The claims for damages from the outage already are rolling in. Quintana said her staff had only handled eight so far, but were expecting many more. Seven of the claims were for water damage from frozen and busted pipes. The other was from a fire caused by overuse of a fireplace while a client was trying to stay warm.

"We have a lot of second-home owners," she said. "Many of them may not even know the magnitude of the problem (if they're not here)."

Quintana said State Farm has a 24-hour answering service. She's encouraging people to shut off water and drain pipes if they are frozen, then clean up any water and get a plumber in as quickly as possible. She urges people who can't return to their homes because of the damage to save all their receipts — including those from buying meals and renting another place to stay. Once a claim is filed, State Farm schedules an inspection.

Angela Thorpe, a State Farm Insurance spokeswoman, said more than 500 New Mexico customers have filed claims with her company since last week for damage caused by frozen pipes. She isn't sure how many of those are related to the natural-gas crisis. The company brought in a catastrophe unit to handle the increased number of claims.

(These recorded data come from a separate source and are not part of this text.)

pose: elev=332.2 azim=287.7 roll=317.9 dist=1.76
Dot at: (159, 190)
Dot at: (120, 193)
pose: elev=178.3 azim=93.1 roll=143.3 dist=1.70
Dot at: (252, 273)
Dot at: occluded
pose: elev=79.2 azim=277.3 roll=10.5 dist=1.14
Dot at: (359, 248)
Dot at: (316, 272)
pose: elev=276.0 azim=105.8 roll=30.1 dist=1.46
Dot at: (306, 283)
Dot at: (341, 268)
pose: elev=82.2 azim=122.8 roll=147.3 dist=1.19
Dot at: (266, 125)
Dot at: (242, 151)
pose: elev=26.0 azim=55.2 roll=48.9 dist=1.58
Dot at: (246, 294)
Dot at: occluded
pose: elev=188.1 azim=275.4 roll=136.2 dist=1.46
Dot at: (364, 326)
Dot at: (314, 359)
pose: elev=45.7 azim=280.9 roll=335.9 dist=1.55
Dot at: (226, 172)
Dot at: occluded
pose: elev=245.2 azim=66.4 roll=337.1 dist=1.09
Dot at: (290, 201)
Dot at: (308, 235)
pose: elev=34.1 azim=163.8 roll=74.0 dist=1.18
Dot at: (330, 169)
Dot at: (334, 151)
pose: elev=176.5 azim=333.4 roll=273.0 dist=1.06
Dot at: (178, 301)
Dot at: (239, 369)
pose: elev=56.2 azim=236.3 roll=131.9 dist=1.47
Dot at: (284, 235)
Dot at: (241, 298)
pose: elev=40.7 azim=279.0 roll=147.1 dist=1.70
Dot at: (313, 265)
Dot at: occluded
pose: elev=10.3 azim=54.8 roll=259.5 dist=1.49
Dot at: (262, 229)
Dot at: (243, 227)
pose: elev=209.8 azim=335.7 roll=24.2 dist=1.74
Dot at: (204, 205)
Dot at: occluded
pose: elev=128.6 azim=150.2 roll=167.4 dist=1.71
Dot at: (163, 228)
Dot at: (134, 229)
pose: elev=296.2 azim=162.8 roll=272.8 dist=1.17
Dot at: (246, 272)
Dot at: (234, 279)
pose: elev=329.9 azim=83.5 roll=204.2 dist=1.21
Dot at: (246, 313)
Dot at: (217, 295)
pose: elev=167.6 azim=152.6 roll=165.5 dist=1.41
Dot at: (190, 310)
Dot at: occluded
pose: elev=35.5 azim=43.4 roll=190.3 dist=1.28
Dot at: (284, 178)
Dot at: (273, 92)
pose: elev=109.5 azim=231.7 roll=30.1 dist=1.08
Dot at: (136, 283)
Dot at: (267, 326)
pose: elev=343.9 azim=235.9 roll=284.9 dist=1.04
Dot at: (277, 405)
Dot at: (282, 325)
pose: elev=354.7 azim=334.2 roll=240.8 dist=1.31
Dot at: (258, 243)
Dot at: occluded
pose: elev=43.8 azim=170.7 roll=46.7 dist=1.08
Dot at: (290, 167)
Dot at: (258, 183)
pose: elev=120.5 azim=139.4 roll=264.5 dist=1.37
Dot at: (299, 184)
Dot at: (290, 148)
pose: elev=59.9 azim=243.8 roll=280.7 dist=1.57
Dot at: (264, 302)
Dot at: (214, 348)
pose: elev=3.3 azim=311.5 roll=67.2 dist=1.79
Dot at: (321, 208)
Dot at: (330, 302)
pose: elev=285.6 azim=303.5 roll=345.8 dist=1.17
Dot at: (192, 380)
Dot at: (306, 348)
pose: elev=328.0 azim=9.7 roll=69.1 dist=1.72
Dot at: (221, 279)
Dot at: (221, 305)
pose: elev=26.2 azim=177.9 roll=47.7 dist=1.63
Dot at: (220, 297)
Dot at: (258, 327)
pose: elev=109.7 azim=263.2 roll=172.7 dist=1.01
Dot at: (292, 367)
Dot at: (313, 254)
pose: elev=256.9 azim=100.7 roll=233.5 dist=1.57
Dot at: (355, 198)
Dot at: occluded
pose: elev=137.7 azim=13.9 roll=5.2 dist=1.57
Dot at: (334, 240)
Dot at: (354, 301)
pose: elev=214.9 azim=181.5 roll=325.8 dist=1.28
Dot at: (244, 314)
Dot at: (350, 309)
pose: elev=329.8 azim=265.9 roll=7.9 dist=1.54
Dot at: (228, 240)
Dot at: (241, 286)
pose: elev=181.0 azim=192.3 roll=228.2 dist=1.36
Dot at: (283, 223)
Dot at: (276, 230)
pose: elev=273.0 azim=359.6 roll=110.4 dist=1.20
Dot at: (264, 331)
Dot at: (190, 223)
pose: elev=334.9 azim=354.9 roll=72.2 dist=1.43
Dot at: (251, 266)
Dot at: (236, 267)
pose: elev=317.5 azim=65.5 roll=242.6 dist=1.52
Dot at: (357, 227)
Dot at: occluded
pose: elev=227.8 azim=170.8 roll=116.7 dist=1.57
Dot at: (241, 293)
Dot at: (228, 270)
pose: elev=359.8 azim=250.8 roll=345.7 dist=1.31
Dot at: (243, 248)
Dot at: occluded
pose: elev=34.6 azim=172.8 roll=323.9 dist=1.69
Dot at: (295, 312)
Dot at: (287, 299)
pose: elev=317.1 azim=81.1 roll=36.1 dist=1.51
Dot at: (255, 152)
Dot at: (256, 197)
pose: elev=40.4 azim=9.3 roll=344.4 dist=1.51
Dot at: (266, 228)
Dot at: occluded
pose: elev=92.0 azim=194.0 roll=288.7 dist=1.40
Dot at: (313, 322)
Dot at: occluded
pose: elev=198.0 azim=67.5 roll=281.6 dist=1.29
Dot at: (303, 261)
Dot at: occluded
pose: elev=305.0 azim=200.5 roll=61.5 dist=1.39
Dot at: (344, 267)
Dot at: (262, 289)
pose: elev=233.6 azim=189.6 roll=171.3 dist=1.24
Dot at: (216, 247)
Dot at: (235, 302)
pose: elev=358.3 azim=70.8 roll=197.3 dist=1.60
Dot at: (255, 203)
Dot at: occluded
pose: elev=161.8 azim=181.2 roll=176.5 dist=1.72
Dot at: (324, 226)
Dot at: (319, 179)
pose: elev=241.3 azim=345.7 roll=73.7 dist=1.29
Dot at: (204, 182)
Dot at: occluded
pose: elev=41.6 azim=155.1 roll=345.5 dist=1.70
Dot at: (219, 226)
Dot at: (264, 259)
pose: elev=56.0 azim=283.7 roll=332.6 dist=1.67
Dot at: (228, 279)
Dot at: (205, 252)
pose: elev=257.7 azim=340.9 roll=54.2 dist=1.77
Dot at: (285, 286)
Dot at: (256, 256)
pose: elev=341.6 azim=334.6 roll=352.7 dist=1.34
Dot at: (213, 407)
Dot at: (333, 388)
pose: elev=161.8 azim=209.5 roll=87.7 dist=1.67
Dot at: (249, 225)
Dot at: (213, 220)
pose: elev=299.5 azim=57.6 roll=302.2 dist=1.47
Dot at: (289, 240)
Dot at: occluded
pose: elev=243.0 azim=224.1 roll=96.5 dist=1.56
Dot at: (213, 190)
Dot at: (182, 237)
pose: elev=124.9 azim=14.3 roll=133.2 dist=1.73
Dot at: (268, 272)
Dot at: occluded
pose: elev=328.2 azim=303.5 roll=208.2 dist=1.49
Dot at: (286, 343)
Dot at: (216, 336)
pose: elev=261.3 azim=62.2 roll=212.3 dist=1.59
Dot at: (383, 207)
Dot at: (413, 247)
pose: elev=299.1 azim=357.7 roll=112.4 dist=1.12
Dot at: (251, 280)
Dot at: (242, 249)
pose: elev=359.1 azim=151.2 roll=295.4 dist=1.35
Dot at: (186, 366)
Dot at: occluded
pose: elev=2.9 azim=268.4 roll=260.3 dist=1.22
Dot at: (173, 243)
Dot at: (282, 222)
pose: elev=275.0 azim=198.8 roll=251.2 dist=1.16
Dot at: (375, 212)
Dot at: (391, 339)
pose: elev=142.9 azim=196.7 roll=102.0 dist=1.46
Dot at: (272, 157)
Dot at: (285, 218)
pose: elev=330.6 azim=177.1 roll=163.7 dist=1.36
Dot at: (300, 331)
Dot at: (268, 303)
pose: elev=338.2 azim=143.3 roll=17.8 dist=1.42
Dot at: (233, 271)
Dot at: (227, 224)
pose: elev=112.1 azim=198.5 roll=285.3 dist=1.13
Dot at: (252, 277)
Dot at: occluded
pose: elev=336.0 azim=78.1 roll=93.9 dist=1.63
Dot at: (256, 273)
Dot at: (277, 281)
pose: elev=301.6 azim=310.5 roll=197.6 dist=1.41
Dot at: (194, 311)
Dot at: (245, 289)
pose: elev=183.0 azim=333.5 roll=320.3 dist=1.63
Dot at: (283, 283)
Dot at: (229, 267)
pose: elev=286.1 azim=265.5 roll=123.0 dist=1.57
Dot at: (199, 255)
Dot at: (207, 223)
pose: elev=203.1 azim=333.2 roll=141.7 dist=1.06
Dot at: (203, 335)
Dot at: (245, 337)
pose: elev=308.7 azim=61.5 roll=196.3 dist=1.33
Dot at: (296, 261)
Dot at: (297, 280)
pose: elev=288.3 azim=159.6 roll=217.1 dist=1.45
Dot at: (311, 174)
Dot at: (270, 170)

Contact Staci Matlock at 986-3055 or smatlock@sfnewmexican.com.

FIND ASSISTANCE
  • If your natural-gas service has not been turned back on, call New Mexico Gas Company at 505-697-3335 or toll free at 888-664-2726.
  • To file a claim with New Mexico Gas Co., complete forms available at www.nmgco.com.
  • Low-income homeowners in small communities could qualify for U.S. Department of Agriculture loans or grants to help them repair their houses. To learn more, call 505-425-3594 or visit www.rurdev.usda.gov.
  • The New Mexico congressional delegation and the U.S. Department of Agriculture's Rural Development Agency have scheduled a forum from 10 a.m. to noon Thursday at Española's Mission Museum, 1 Calle de los Españoles. An announcement said the forum "will bring together federal agencies and nonprofits to discuss assistance available to eligible New Mexicans whose homes and businesses were affected by last week's storm."